Suzana Milevska at Summer School as School 2019
Stacion - Center Contemporary Art Prishtina has the pleasure to announce "Kalokagathia: On the Possibility to Think Together the Aesthetical and Ethical in Artistic Research" by Suzana Milevska, part of the Public Program of Summer School as School 2019.
In her lecture "Kalokagathia: On the Possibility to Think Together the Aesthetical and Ethical in Artistic Research" Suzana Milevska will focus on the ongoing debate about the reciprocal relations and tensions between the categories of beautiful and good, between the form and content, and between other perpetual, but artificially made distinctions and dichotomies in art. More precisely Milevska's lecture centers on the question of whether such dichotomies are and have ever been viable and how the hierarchy between them changed over time as a result of the changed focus in various art movements and artistic practices. The critical discussion will also address the pertinent questions such are what constitutes artistic research, or research-based art, and wether and how this research differs from the
research in humanist, social, and other sciences. The art examples to be discussed aim to unravel the relation of certain contemporary artistic research practices with the ancient ideal "kalokagathia" even when the artists don't refer to it directly.
Suzana Milevska is an art historian and curator from Skopje, Macedonia. Her curatorial interests include postcolonial critique of representational regimes of hegemonic power, gender difference and feminist art; construction of visual memory in photographic imagery and archives; art in post-socialist and transitional societies; collaborative, participatory and activist art practices. Currently she is Principal Investigator, Polytechnic University Milan (TRACES, Horizon 2020). From 2013-2015 Milevska was the first Endowed Professor at the Academy of Fine Art in Vienna and she taught Central and South Eastern European Art Histories. In 2004, she was a Fulbright Senior Research Scholar. She holds a Ph.D. in Visual Cultures from Goldsmiths College London.
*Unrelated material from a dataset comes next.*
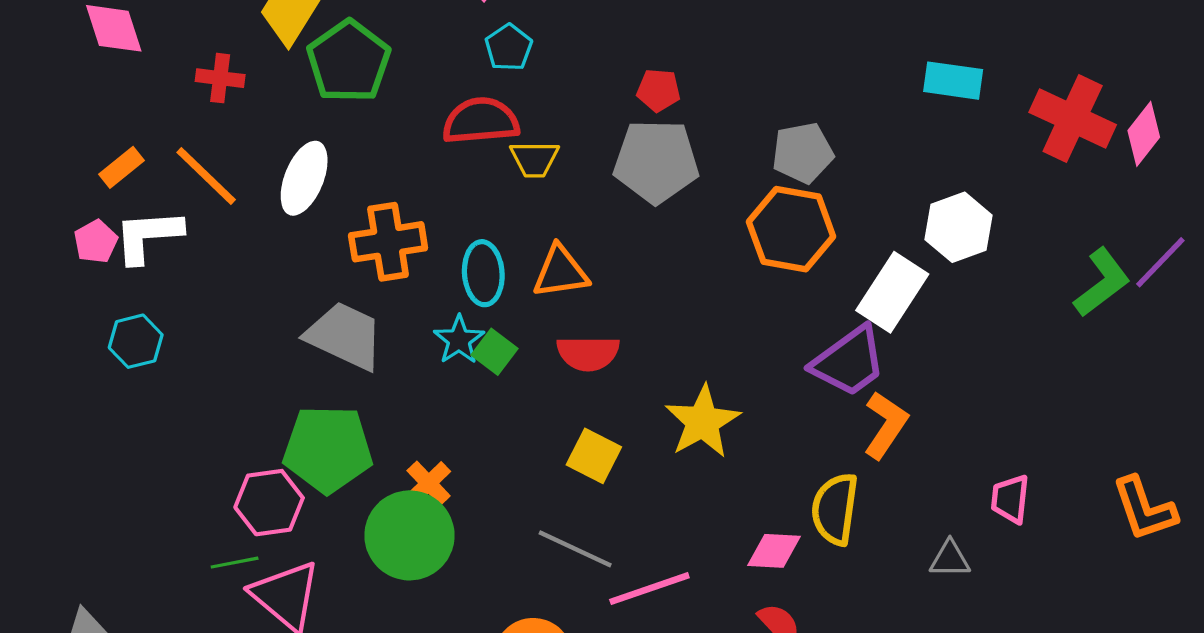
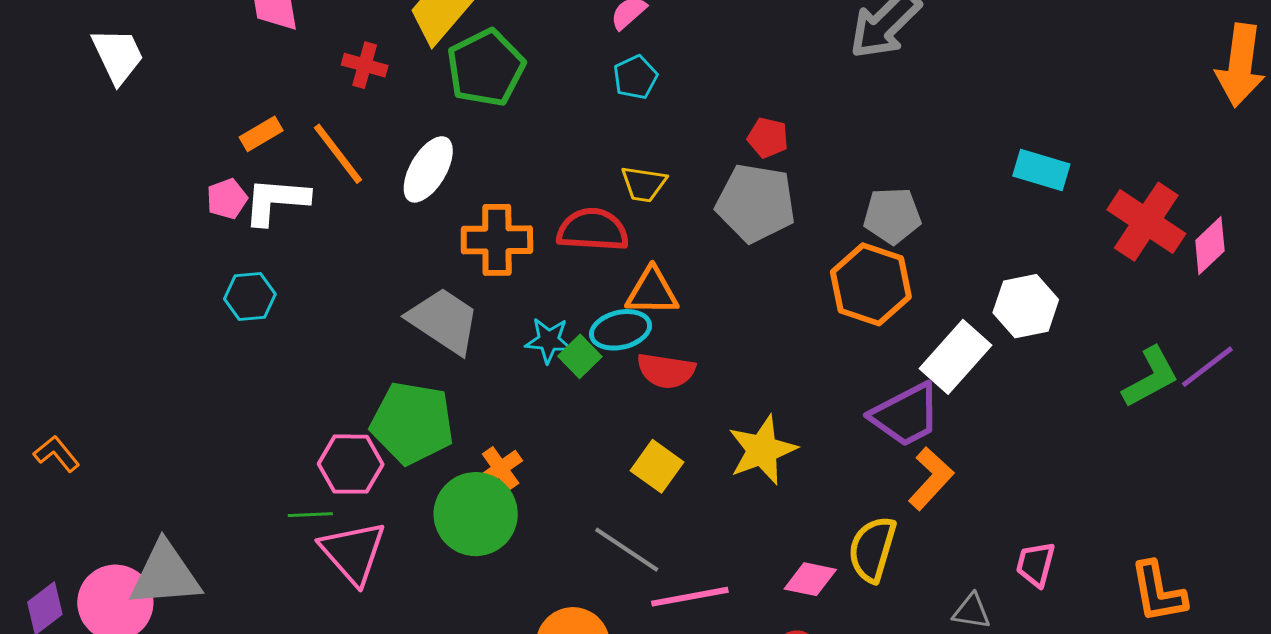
red semicircle: (481, 121) -> (593, 230), moved
cyan ellipse: (483, 273) -> (621, 330), moved, turned 72
cyan star: (459, 340) -> (549, 340), turned 30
Her project The Renaming Machine (2008-2010, in collaboration with P74 –artist run space in Ljubljana) focused on the politics of renaming and overwriting memory in art and visual culture. She curated several exhibitions of contemporary art by Roma artists, including Roma Protocol, the Austrian Parliament (Wiener Festwochen), and Call the Witness, BAK Utrecht (the basis for Roma Pavilion – Call the Witness, collateral event at the 54 Venice Biennale, 2011). Milevska is the recipient of the Igor Zabel Award for Culture and Theory and the ALICE Award for political curating (2012).